> GIVEN TEXT:
□ □ □
Leadership is certainly not for everyone. For those in the esteemed role of a "leader," a serious question needs to be asked: Are you fit to inspire human beings to be great and do great things for your organization?

Whether you're a line manager on the floor or an executive in the C-suite, you have to eventually accept, in your heart of hearts, the fact that the majority of the leadership decisions you will make will involve people.

And since people are an organization's most appreciable asset (as the cliché goes), it becomes even more apparent that a leader's most important asset is to develop people skills (i.e., soft skills).

Soft skills leaders need to develop

Today's CEOs and HR execs understand that their organizations cannot retain highly engaged, high-performing employees without developing leaders to manage, coach, develop, and inspire loyal teams.

One big reason leadership remains a challenge is due to companies not identifying and developing young potential talent early in their careers to accelerate up the leadership ranks to meet the complex human needs of today's workers.
□ □ □
> WORK TO COMPLETE:
1) Rewrite the part of the leadership text between "Leadership is certainly" and "for your organization?", inclusive, putting "people" in place of "human beings".
2) Extend the text on leadership soft skills, picking up right after its final sentence.
□ □ □
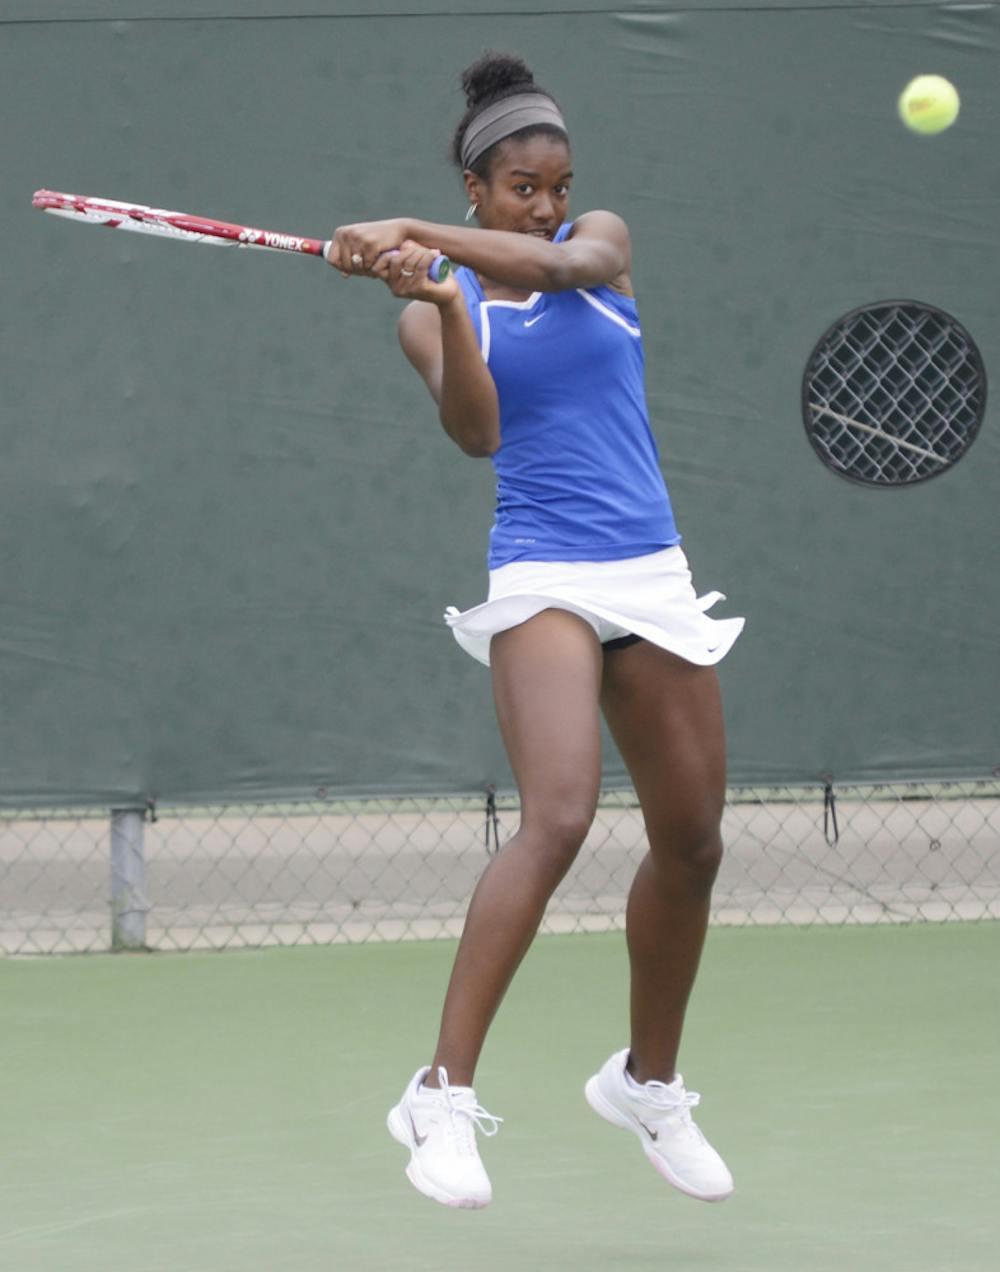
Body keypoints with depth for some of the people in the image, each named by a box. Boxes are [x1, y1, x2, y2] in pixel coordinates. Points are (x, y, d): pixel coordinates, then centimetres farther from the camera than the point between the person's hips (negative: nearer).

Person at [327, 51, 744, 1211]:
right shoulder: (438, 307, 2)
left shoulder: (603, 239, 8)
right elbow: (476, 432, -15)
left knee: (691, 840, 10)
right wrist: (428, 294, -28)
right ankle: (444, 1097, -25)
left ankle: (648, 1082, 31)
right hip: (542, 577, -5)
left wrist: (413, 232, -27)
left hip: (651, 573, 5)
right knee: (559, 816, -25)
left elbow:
□ □ □
> ANSWERS FOR THE TASKS:
1)
Leadership is certainly not for everyone. For those in the esteemed role of a "leader," a serious question needs to be asked: Are you fit to inspire people to be great and do great things for your organization?

2)
This leads to an important question: Are companies ready for the emerging new leaders that are needed today? 

The research conducted by our partners found that leaders in high-performing organizations display six characteristics that we now teach in our From Boss to Leader online course. True leaders:

1. Display authenticity

Authenticity has been found to be a significant factor in engaging workers and managing conflict. However, too many leaders show passive-aggressive tendencies, like creating distance or stone-walling to avoid conflict. 

Authentic leaders show the capacity to courageously run toward the eye of the storm. They know that cutting through a conflict to resolve a problem with respect, dignity, and active listening is easier than the negative consequences of running away from a conflict.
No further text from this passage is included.